## Problem to solve:
List, from the lines below, each one with "Mayfair" in it.

━━━ Information

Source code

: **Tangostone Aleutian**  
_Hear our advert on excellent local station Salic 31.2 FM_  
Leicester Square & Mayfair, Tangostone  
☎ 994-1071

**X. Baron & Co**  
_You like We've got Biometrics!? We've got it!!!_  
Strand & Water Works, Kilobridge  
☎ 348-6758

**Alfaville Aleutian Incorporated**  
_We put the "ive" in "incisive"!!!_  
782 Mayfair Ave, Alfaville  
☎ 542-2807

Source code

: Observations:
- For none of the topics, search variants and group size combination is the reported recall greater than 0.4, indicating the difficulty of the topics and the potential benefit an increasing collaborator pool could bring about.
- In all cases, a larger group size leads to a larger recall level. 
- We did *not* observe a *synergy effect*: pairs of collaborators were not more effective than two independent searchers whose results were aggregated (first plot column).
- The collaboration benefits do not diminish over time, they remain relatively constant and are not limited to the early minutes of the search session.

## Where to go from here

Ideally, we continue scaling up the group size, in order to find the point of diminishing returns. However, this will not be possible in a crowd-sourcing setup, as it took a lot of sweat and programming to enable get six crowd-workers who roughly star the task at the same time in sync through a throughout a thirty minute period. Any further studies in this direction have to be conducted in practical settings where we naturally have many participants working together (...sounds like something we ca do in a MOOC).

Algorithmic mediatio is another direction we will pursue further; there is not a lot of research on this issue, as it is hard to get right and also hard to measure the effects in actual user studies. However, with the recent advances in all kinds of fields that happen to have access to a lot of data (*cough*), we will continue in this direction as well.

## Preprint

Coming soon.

━━━━━━

## Exercise output:
Leicester Square & Mayfair, Tangostone  
782 Mayfair Ave, Alfaville  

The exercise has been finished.